Thats pretty sweet man!


----------



## Fishlipps Revisited (Nov 6, 2011)

that is TOO cool!!!!.....i want some close up digital shots of a woodie....but, that's easier said than done....


----------



## georgia_home (Nov 6, 2011)

cool videos!


----------



## chucksandybyron (Nov 6, 2011)

Thanks for sharing that


----------



## jwb72 (Nov 6, 2011)

I had a couple swim by me about 15 ft away last weekend. She kept looking at me like she knew something wasn't right. I didn't move and they just went about their business eating. When they got about 30 yards away I stood up to walk off and they just looked at me and swam away faster. Never did flush. I'd post the video, but it's from my p.o.s. phone. Those are some cool videos you posted!!


----------



## Larry Young Jr (Nov 6, 2011)

That is awesome!! Thanks for sharing with us.


----------



## Arrow3 (Nov 7, 2011)

Glad you guys liked them...


----------



## dawg2 (Nov 7, 2011)

Cool vids.

Where is that exactly?


----------



## castandblast (Nov 7, 2011)

very cool. What kind of camera is that?


----------



## Arrow3 (Nov 7, 2011)

castandblast said:


> very cool. What kind of camera is that?

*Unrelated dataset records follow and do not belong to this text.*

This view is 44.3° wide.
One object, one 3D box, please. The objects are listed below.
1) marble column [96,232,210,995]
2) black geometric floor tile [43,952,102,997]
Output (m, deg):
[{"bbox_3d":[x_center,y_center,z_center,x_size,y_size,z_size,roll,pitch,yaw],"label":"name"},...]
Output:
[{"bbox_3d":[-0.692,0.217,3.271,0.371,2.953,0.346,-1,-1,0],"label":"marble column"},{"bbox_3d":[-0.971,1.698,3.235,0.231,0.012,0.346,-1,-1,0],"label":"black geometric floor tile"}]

Wildgame innovations X6C. It takes Dang good pics and video . You can get them for about $120


----------



## tony2001577 (Nov 7, 2011)

awesome !!!!!!!!


----------



## Jody Hawk (Nov 7, 2011)

That camera takes great pics and videos!


----------



## Arrow3 (Nov 7, 2011)

Jody Hawk said:


> That camera takes great pics and videos!



You need to get you a couple!


----------



## john.lee (Nov 8, 2011)

Nice!  I have tried that before but didnt get near as good of footage as that.  good job.


----------



## Etter2 (Nov 8, 2011)

wood ducks are so cool


----------



## Jutt (Nov 9, 2011)

Awesome video! You ever used a "Go Pro" camera?  I just got one and plan to shoot some videos this year but anxious to see how good of quality I get.


----------



## dukslayer10 (Nov 9, 2011)

I'm thinking about getting a GO Pro also. Curious to see how people like them.


----------



## Nitram4891 (Nov 9, 2011)

dukslayer10 said:


> I'm thinking about getting a GO Pro also. Curious to see how people like them.

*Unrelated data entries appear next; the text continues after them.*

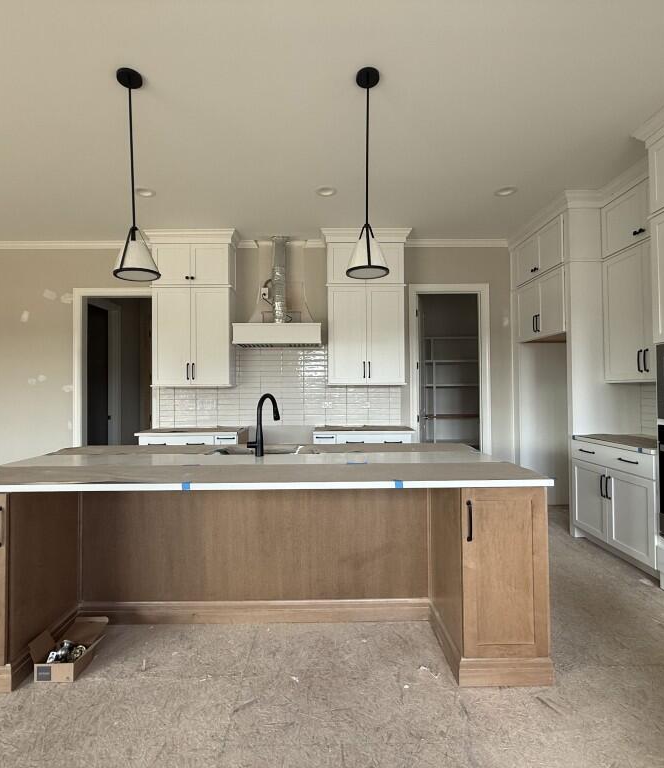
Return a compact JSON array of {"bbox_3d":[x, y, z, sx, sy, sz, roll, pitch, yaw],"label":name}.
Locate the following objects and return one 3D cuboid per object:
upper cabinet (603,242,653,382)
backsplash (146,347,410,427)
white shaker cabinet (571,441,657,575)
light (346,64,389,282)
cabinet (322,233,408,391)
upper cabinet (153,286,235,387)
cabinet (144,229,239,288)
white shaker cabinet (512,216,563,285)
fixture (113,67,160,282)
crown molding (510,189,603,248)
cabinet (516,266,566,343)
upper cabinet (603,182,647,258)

Planning on getting one as well.  Quality should be great as it is a 1080p camera.  I want to strap one to my britt and get some dog's point of view quail hunting footage!


----------



## snwade (Nov 9, 2011)

check them out on amazon save a little money


----------



## Jutt (Nov 9, 2011)

Nitram4891 said:


> Planning on getting one as well.  Quality should be great as it is a 1080p camera.  I want to strap one to my britt and get some dog's point of view quail hunting footage!



Headed to SE MO tomorrow for some duck action and break out my new camera I'll post videos when I get back.


----------



## Arrow3 (Nov 13, 2013)

About time to set up the camera to get some more videos...


----------



## krazybronco2 (Nov 13, 2013)

Arrow3 said:


> About time to set up the camera to get some more videos...



awesome i will be looking forward to seeing them and i was really surprised at how much the water moves when they are swimming and eating. now when some one says i pulling the jerk rig to hard i now can show them this.


----------



## JamHunts (Nov 13, 2013)

I've had one sittin in the swamp for several weeks, gonna check it Saturday.


----------



## joepuppy (Nov 14, 2013)

Awesome videos, man. Really enjoyed that. Now my blood is really pumping! I got some footage last year from my climber overlooking my duck hole, but it was very poor resolution from my phone. Thanks for sharing.


----------



## dsanders (Nov 14, 2013)

Man that's awesome


----------



## SheldonMOAC (Nov 14, 2013)

That is cool Brandon


----------



## devils12 (Nov 21, 2013)

Hey guys, check out monoprice.com they have good prices on cameras that are like the GoPro only less expensive.


----------



## Gaducks0317 (Nov 22, 2013)

Very cool.


----------



## bassdaddy00 (Nov 23, 2013)

Cool videos, let me know if you need a hunting buddy lol!


----------